The old parable goes: a hunter's arrow misses the deer, good for the deer, evil for the hunter. The arrow strikes, good for the hunter and his children, evil for the deer.
And of course I can't help but compare this to our current "economic crisis," as they're calling it. The drag in our sails. As Briar Patch Magazine put it: "What if the economic recession we're presently experiencing is not just a regrettable temporary setback in the never-ending march of growth-fueled prosperity, but the beginning of a painful but ecologically necessary process of scaling back our footprint to a more sustainable level?" What then, when the old stories told by our personal and familial consciences come into conflict with the realities of an ailing planet?
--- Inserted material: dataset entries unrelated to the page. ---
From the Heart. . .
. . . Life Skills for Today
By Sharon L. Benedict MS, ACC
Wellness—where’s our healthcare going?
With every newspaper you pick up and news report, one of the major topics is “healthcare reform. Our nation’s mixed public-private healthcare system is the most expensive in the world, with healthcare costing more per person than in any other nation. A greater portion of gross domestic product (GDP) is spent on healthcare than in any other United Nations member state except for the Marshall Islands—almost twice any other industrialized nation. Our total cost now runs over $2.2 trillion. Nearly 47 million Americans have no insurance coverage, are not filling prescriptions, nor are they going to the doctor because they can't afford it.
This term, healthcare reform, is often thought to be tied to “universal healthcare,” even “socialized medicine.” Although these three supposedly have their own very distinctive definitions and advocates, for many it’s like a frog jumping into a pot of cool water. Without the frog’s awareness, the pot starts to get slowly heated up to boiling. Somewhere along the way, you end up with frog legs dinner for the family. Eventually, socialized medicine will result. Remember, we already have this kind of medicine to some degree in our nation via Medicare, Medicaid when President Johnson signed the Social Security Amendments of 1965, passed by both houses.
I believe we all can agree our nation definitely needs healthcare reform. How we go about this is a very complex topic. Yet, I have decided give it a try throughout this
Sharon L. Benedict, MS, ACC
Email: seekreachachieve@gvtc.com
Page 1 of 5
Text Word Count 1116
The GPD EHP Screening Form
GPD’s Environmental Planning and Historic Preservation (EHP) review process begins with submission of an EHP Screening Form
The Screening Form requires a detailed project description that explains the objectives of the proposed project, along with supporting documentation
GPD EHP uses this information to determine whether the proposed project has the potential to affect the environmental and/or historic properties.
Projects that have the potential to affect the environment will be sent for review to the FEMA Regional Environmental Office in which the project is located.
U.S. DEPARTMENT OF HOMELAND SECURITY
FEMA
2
What greater conscience might we align with? I honestly don't know, but my instinct is to turn back to the natural world for advice. When in doubt consult the experts. I asked my friend Jim Kinley what he thought:
We concern ourselves with ideas of justice and equitability, right and wrong, assuming that these concepts have a reality or weight outside of our ideologies or desire to be true. Yet wishful thinking driven by ego can't make it real.
I doubt that a Bobcat or Snowshoe Hare worries over much about justice. I suspect that they're more interested in the unassailable connection between cause and effect. Of the uncaring, cold fact that there are times when they must run very hard to either eat or escape with their life. This is their lovely, dependable justice. The irreducible fact that effort brings results.
Sometimes that effort must surpass any bounds of comfort or fear. It must be intelligently directed in accordance with natural laws that we know, as well as we can know through study and observation, to be true rather than being based on debatable politics or ideologies. If we have a goal -say a finer way of life – it will only be achieved by making an effort that will tax our very being. If we want a new world we must pursue it with the intensity of that beast running for its life."